Verzicht auf Erstattung von Krankheitskosten zum Erhalt der Beitragsrückerstattung
Der freiberuflich tätige Kläger und seine Ehefrau machten Beiträge zur privaten Kranken- und Pflegeversicherung für sich und ihre Kinder als Sonderausgaben geltend. Dabei bezogen sie auch Krankheitskosten ein, die sie nicht mit der Versicherung abgerechnet hatten, um den Anspruch auf Beitragsrückerstattung zu behalten. Das Finanzamt versagte insoweit den Sonderausgabenabzug, da es sich schon begrifflich nicht um Beiträge handele. Auch ein Abzug als außergewöhnliche Belastungen komme nicht in Betracht. Da die Kläger freiwillig auf die Geltendmachung der Erstattung verzichtet hätten, seien die Aufwendungen nicht zwangsläufig entstanden.

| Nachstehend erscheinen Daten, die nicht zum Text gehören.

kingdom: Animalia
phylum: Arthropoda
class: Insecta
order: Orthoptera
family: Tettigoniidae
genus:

Der Senat wies die Klage ab. Ein Sonderausgabenabzug komme im Hinblick auf die selbst getragenen Krankheitskosten nicht in Betracht, weil es sich dabei nicht um "Beiträge" im Sinne von § 10 Abs. 1 Nr. 3 Buchstabe a EStG handele. Hierunter fielen nur Aufwendungen, die im Zusammenhang mit der Erlangung von Versicherungsschutz stehen, was bei Zahlungen für Heilbehandlungen an Ärzte nicht der Fall sei.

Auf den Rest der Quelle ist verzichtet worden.